PGS s’associe avec Tartière en vue de sécuriser ses approvisionnements en bois

Le leader européen de la palette va injecter 15 millions d’euros dans la scierie Synergie afin de tripler sa production d’ici à trois ans.

PGS bois palettes
En 2025, le site sera capable de produire 85 000 m³ de sciages par an.

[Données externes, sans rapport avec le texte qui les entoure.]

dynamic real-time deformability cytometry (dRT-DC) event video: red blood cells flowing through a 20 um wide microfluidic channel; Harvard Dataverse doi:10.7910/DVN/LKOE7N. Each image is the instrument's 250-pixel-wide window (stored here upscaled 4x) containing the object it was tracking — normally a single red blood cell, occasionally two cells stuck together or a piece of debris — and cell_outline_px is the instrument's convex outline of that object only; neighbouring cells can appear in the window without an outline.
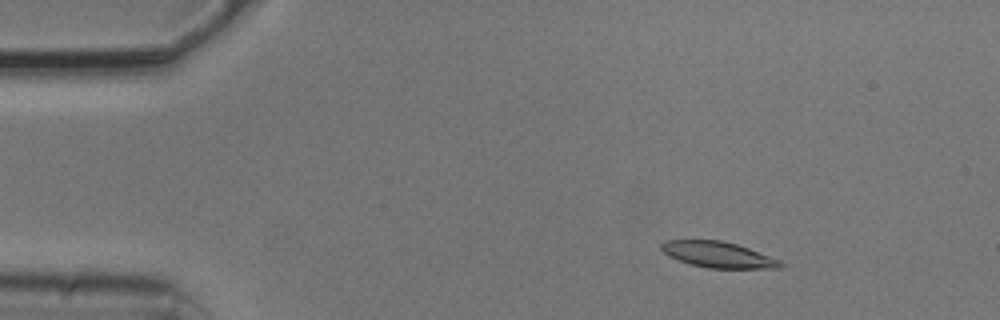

Jean-Louis Louvel ne cachait pas ses inquiétudes il y a quelques mois lorsque nous l’avions interviewé : « Le prix du bois a déjà beaucoup augmenté et continuera sans doute à progresser pendant tout le reste de l’année », expliquait le patron de PGS, leader européen de la palette bois neuve et reconditionnée. Et d’ajouter : « C’est préoccupant lorsqu'on sait que 75% du prix de revient de nos produits provient de cette matière première. » Les chiffres sont sans appel. L’indice Holzpackmittel, Paletten, Exportverpackung (HPE), qui mesure l’évolution du prix du bois à palettes et fait foi dans la profession, est passé de 140 à 410 points entre fin 2020 et août 2021, soit une progression de près de 300%. En surchauffe, les économies chinoise et américaine ont aspiré des quantités impressionnantes de grumes issues des forêts françaises et européennes, provoquant des pénuries sur le marché à tel point que des dizaines d’entreprises, en France, ont été menacées. Plus rémunérateur, le secteur du bâtiment a détourné des résineux destinés à l’emballage. Depuis, la tendance est à la baisse, l’indice HPE de décembre s'étant stabilisé sur les 335 points, mais les inquiétudes demeurent. C’est dans ce contexte qu’il faut analyser le partenariat entre PGS et l’un de ses fournisseurs, le groupe Tartière, spécialisé dans le sciage.

Une nouvelle usine

L’accord porte sur la scierie Synergie de Saint-Amand-Montrond (Cher), détenue par PGS depuis 2010. Stéphane Tartière, patron du groupe éponyme, prend la direction de l’établissement. PGS s’engage quant à lui à investir 15 millions d’euros sur trois ans sur le site afin de tripler sa production. Une nouvelle usine va être construite. Idéalement située au centre de la France, au cœur de plusieurs massifs et à proximité immédiate de l’autoroute, la scierie Synergie s’étend sur 13 hectares et dispose d’une réserve foncière de 8 hectares qui permettra de mener à bien ce projet. L’unité sera dédiée à la production de « gros bois », de 200 à 1000 mm, et devrait atteindre une capacité annuelle de production de 85 000 m³. En parallèle, les liens capitalistiques entre les deux groupes vont être renforcés. PGS qui est aussi le premier client de Tartière va devenir d’ici à deux ans son actionnaire. « Nos scieries intégrées d’une part et nos rapprochements capitalistiques avec certains de nos plus gros fournisseurs sont extrêmement stratégiques pour accompagner le développement de PGS et surtout pour garantir au marché et à nos clients la sécurisation de la matière première avec une logique de circuit court en favorisant des approvisionnements de proximité », a indiqué Luc Grauwet, Pdg de PGS, en marge de cette opération.  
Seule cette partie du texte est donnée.